I will not leave you comfortless – Br. Sean Glenn

Read by Br. Sean Glenn

O God, the King of glory, you have exalted your only Son Jesus Christ with great triumph to your kingdom in heaven: Do not leave us comfortless, but send us your Holy Spirit to strengthen us, and exalt us to that place where our Savior Christ has gone before. —Collect for the Seventh Sunday of Easter

One of the graces of this season spent in quarantine has been the lectionary’s course of readings through St. Luke’s Acts of the Apostles. The narrative is at once dense and frenetic, while also a source of great comfort. We read of disciples not so different from you and me. People who faced gargantuan challenges and struggled with the solid weight of human poverty, weakness, and finitude—of going to bed each night completely and helplessly ignorant of any of the possibilities that God might give with the sun’s rise. I can only fantasize about the tenor of the prayers that Jesus’ little community must have prayed in the days between Ascension and Pentecost.

We know the rest of the story, and perhaps that can tempt us to presumption. It is easy for us to overlook the yawning jaws of despair that likely followed at the heels of Jesus’ followers after his ascension, hungry for their fear. Tempting them to rely on themselves. Begging them to deny God’s faithfulness. Yes, we know the rest of the story, but even the gift of hindsight is just that, a gift. Yes, we know that in a week’s time God’s faithfulness—however providentially awkward[1]—will be attested by the pouring out of the Holy Spirit. A faithfulness, which will change the course of history. Yet I cannot help but wonder what the followers of Jesus must have made of God’s faithfulness during that strange, silent hinge between Ascension and Pentecost.

▶ [DATA EXCERPTS]
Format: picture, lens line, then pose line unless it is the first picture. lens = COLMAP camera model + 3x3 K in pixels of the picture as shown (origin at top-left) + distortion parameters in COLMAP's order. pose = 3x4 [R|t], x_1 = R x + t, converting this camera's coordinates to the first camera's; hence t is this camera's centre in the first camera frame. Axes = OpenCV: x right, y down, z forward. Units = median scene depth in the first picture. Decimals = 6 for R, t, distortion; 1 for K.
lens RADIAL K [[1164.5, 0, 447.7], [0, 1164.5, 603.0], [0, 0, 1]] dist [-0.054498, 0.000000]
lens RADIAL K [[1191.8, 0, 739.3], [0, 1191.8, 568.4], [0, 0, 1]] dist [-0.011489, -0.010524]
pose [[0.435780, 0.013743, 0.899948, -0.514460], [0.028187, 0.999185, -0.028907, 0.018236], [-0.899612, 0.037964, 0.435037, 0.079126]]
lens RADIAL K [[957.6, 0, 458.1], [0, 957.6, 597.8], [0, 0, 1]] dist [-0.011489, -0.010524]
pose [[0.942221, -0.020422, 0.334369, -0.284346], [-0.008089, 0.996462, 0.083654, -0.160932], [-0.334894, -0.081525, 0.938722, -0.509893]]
==
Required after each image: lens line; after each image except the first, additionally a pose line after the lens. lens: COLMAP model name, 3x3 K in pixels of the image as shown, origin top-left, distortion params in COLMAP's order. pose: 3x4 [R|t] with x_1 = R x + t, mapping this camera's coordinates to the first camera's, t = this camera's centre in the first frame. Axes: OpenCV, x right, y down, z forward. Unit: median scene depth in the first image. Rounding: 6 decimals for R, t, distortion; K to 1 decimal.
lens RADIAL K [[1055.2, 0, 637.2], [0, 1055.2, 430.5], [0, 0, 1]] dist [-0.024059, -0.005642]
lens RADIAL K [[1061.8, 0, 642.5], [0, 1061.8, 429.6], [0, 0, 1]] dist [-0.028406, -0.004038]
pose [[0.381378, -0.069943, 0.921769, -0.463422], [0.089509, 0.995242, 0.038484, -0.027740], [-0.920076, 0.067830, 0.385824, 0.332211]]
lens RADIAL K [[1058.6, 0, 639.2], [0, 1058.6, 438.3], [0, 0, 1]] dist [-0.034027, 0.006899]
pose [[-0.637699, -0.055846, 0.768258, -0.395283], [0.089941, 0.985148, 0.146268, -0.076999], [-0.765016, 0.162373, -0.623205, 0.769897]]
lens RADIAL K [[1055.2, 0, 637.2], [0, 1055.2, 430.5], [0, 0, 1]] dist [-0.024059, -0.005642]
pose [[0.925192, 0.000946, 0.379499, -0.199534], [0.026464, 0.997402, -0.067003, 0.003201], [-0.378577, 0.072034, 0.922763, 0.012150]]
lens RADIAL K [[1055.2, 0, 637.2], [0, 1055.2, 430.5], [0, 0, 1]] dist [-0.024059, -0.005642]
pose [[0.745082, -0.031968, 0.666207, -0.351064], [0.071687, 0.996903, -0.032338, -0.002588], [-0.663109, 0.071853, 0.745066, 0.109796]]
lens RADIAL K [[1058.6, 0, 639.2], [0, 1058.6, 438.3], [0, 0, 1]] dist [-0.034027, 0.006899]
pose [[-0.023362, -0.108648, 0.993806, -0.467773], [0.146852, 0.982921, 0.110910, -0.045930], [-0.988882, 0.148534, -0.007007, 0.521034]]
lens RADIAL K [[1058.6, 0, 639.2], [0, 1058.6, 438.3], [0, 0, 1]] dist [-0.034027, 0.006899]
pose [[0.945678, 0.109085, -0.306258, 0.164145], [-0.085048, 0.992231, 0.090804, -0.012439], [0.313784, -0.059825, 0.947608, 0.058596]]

▶ [WORK TO COMPLETE]
Reproduce, word for word, the part of the reflection on the days between Ascension and Pentecost that begins at "One of the graces" and stops after "days between Ascension and Pentecost.".

▶ [EXERCISE RESPONSE]
One of the graces of this season spent in quarantine has been the lectionary’s course of readings through St. Luke’s Acts of the Apostles. The narrative is at once dense and frenetic, while also a source of great comfort. We read of disciples not so different from you and me. People who faced gargantuan challenges and struggled with the solid weight of human poverty, weakness, and finitude—of going to bed each night completely and helplessly ignorant of any of the possibilities that God might give with the sun’s rise. I can only fantasize about the tenor of the prayers that Jesus’ little community must have prayed in the days between Ascension and Pentecost.